Malgré ces points d’accord, nous avons plusieurs points de divergence avec la proposition de loi ordinaire. La réinstauration d’une contribution à l’aide juridictionnelle et l’inscription dans la loi du principe d’une consultation juridique préalable à la demande d’aide juridictionnelle afin de vérifier que l’action envisagée ne paraît pas manifestement irrecevable ne sont pas de bonnes mesures. Ce sont plutôt des obstacles pour l’accès à la justice pour tous. En mettant en place des démarches supplémentaires, vous empêcherez les plus précaires d’accéder au juge.

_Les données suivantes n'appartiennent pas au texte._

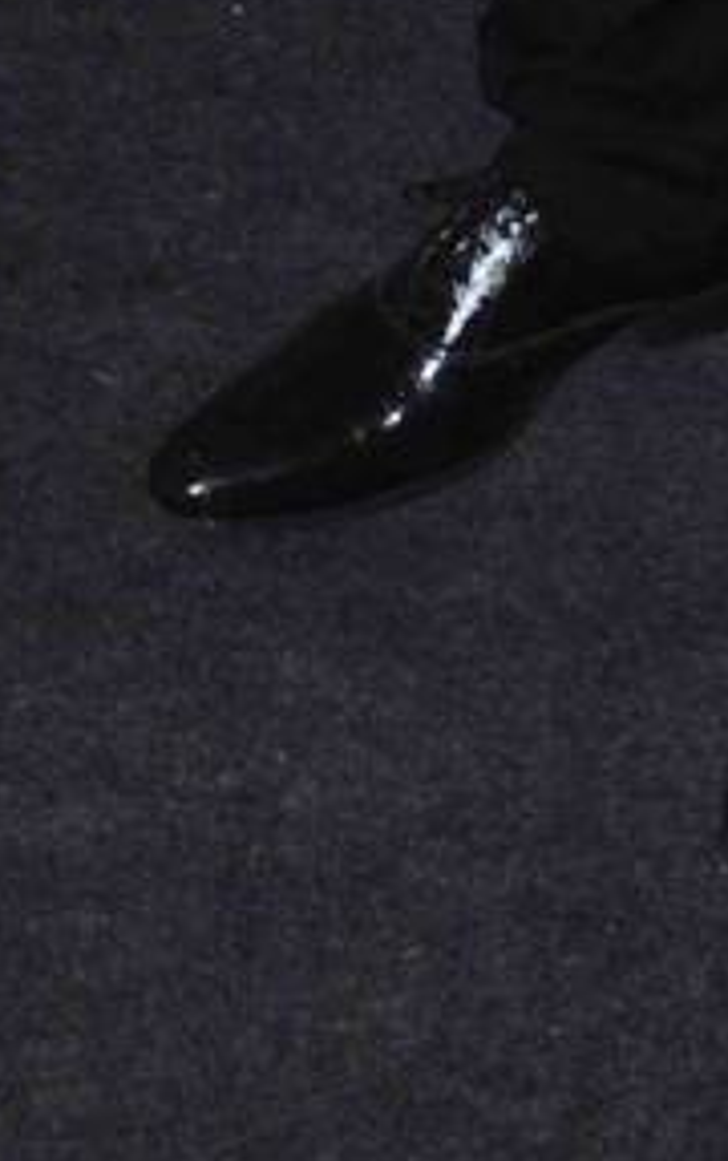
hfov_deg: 8.6
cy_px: -2002
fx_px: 4845
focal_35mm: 153
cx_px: 487
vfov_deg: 10.7
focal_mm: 18
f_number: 9
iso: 500
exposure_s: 1/200
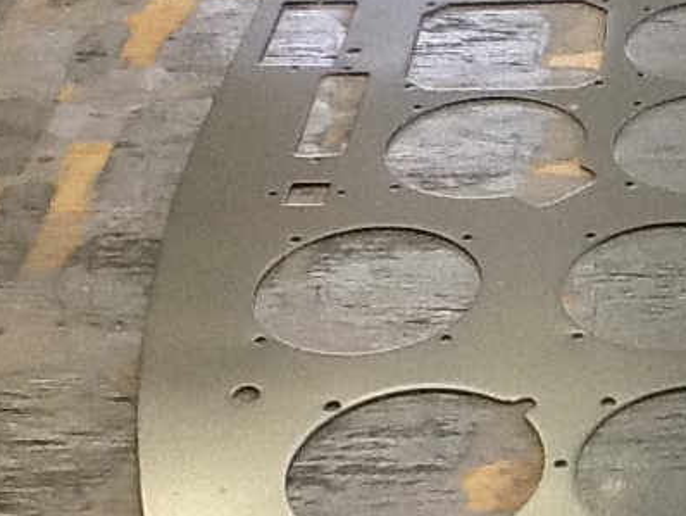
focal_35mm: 106
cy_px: 254
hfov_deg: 17.9
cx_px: 762
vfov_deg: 14.0
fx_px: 2102
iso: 160
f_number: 2.4
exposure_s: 1/30
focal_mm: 2.03
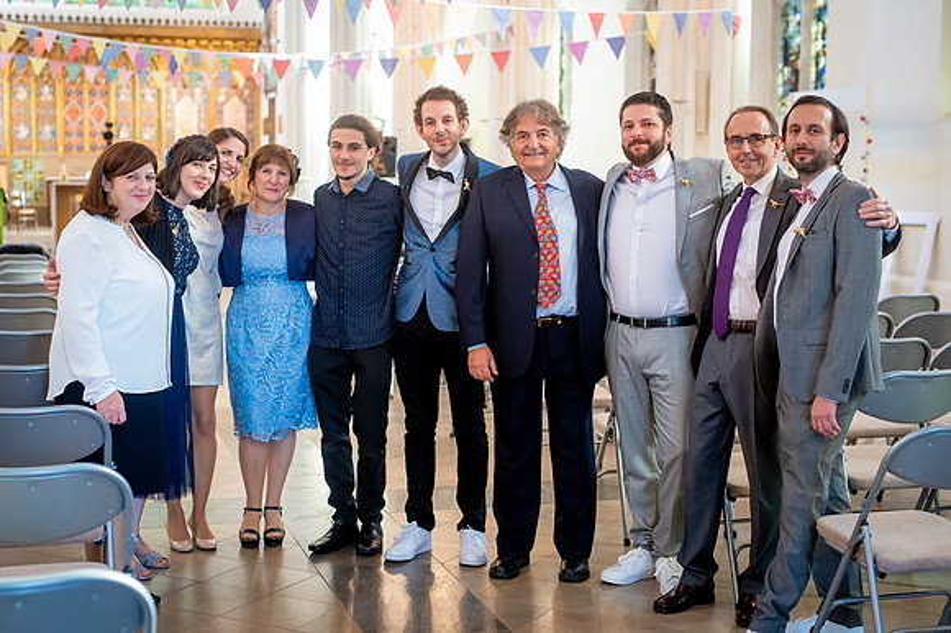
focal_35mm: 56
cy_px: 316
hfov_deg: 35.9
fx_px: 1468
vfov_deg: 24.3
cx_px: 456
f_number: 2.8
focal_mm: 50
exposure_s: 1/100
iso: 2500
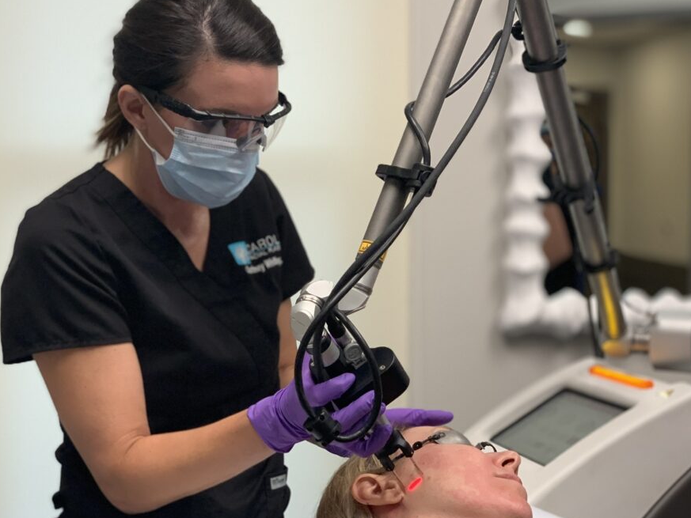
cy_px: 237
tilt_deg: -2.0
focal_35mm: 61
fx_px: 1218
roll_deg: -0.4
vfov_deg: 24.0
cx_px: 289
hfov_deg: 31.6
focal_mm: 6
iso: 125
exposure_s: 1/99
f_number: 2.4
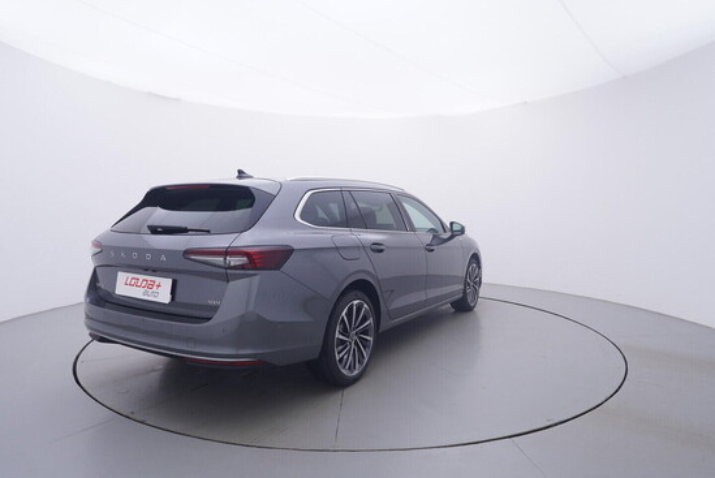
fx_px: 447
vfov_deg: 56.2
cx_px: 358
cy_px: 239
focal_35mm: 22
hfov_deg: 77.3
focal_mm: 15
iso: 200
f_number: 5
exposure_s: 1/80
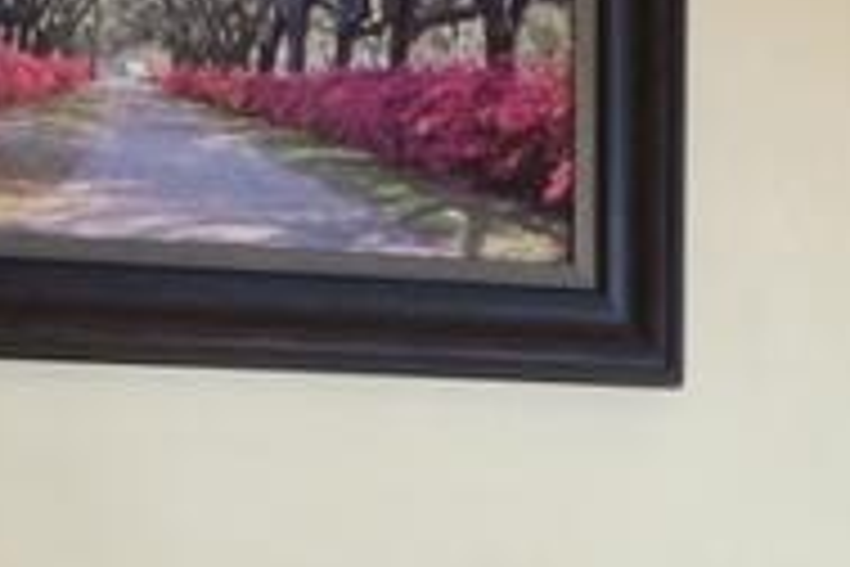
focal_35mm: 183
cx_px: 1241
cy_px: 1404
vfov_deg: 7.0
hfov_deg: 10.9
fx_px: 4320
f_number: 3.5
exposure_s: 1/40
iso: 800
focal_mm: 16
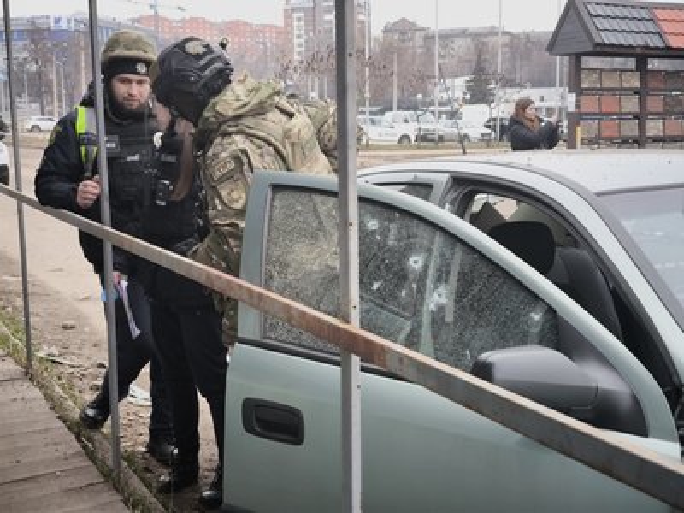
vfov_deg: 29.1
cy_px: 256
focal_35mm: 50
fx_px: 988
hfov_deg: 38.2
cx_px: 342
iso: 400
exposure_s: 1/100
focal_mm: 7.1
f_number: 1.9
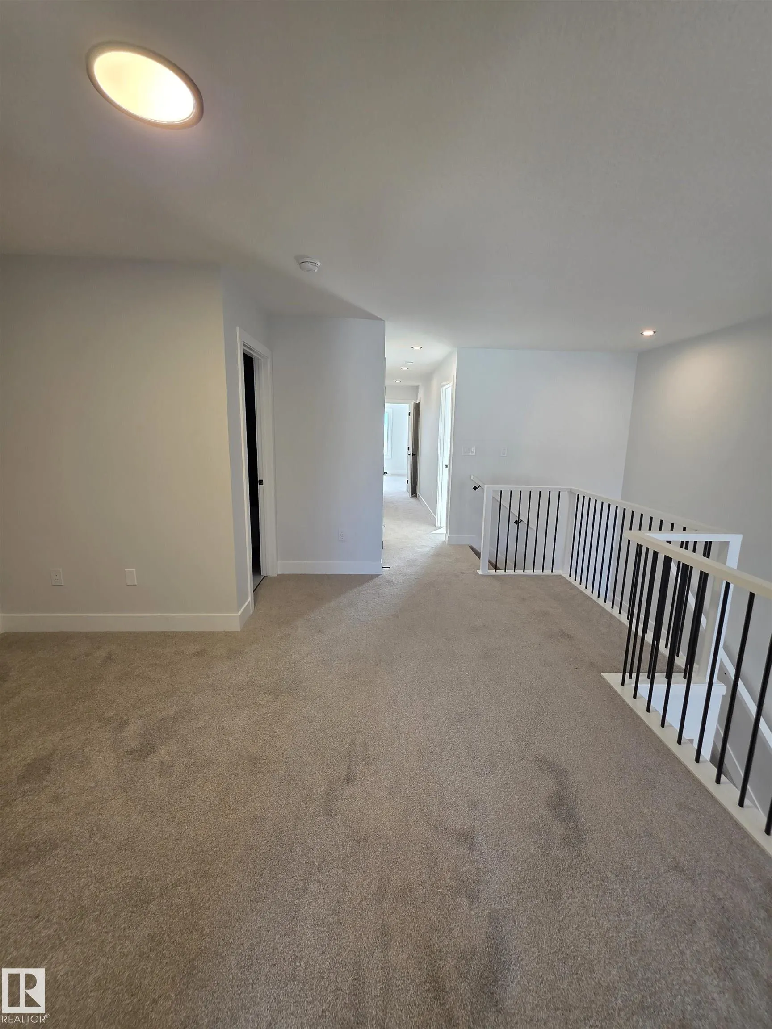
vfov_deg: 106.2
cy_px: 514
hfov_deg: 89.9
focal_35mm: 13
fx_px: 387
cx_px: 386
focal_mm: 2.2
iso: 200
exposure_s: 1/120
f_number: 1.9
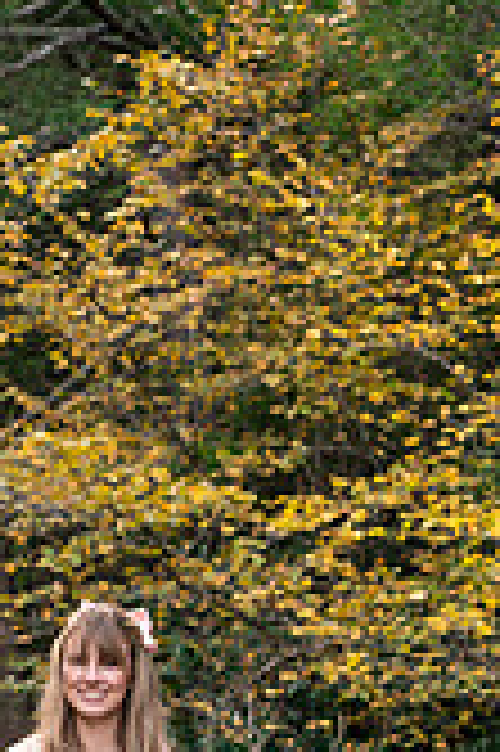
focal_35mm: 229
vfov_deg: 8.9
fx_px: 4780
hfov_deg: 5.9
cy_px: 738
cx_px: -140
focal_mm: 85
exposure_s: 1/200
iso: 1000
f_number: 5
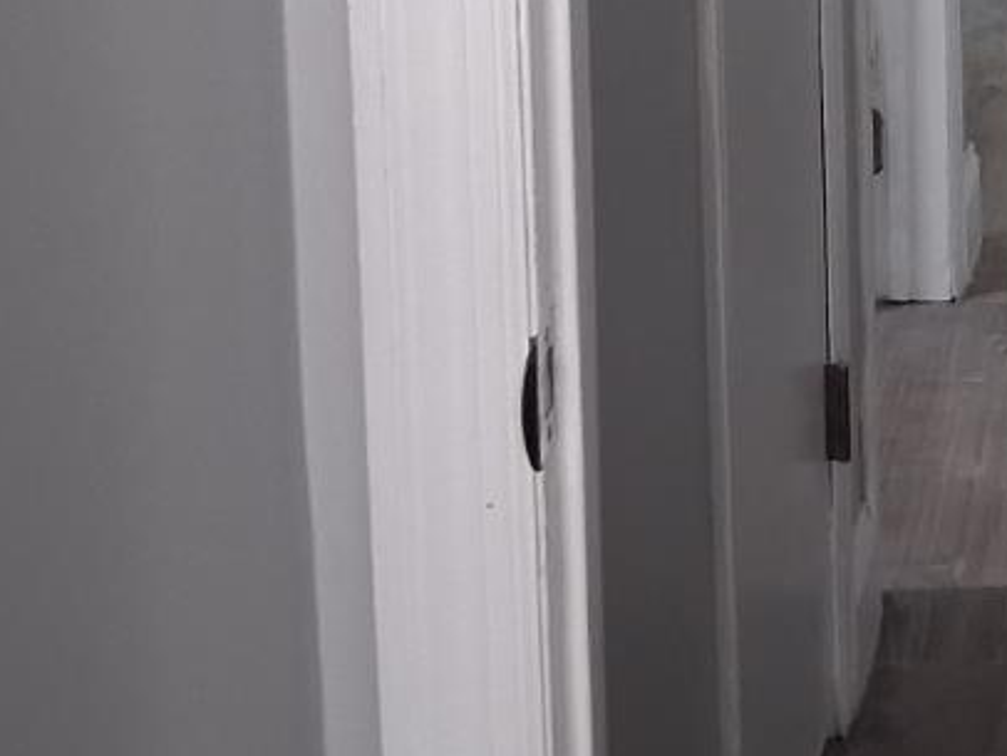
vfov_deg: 14.2
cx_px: 1196
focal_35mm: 96
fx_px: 2794
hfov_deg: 19.3
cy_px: -440
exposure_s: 1/60
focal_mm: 3.98
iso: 500
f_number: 1.8
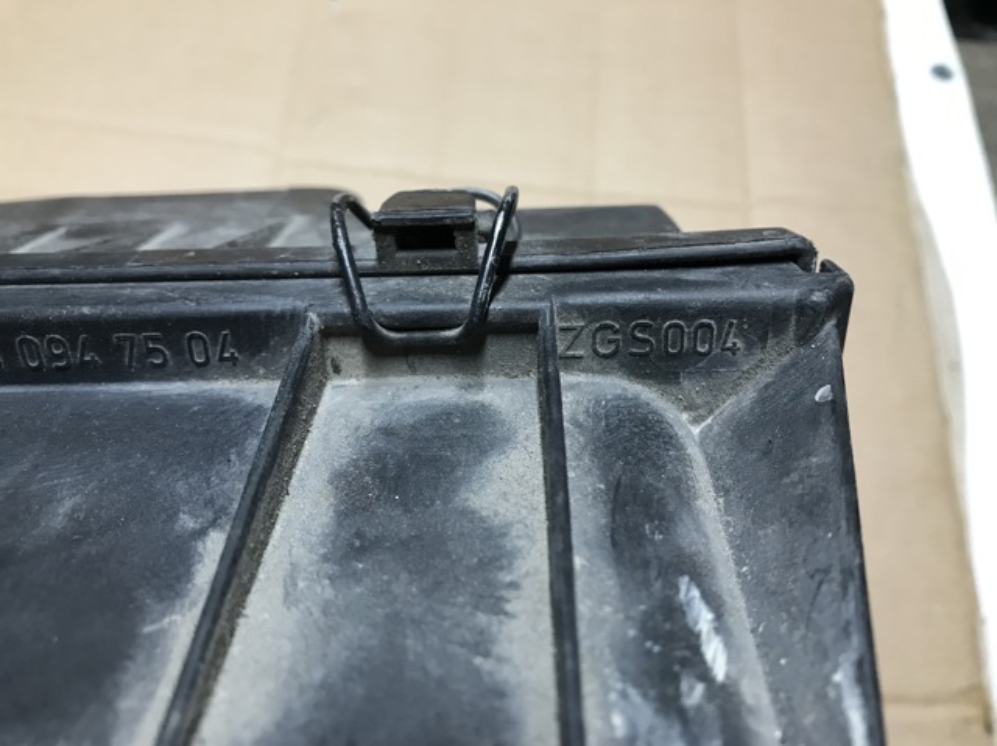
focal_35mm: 28
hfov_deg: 63.5
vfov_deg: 49.7
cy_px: 373
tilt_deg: -65.7
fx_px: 806
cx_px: 498
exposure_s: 1/17
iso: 40
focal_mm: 3.99
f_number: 1.8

Par ailleurs, baisser les seuils d’aménagement de peine ou étendre le suivi socio-judiciaire ne nous semble pas cohérent avec la volonté de rendre les peines plus efficaces et donc avec l’esprit du texte. Je développerai ces points plus longuement lors de l’examen des amendements, et Marie-Pierre de la Gontrie évoquera les voies et moyens pour lutter contre le phénomène de surpopulation carcérale lorsqu’elle présentera à la Haute Assemblée un amendement sur ce sujet.
Pour conclure, je suis heureux que nous œuvrions ensemble pour surmonter les obstacles importants qui s’offrent à nous et que nous fassions preuve d’intelligence collective pour conforter la confiance des Français en leur justice. Nous ne pourrons pas être d’accord sur tout, c’est l’essence même de la démocratie, mais il convient de nous rassembler pour avancer sur les sujets qui sont la clé de voûte de la République. J’en appelle donc encore une fois à vous, madame la garde des sceaux : rejoignez-nous pour qu’ensemble nous accélérions un processus qui sera porteur de progrès supplémentaires pour tous nos concitoyens et donnera l’image d’une République ferme et généreuse.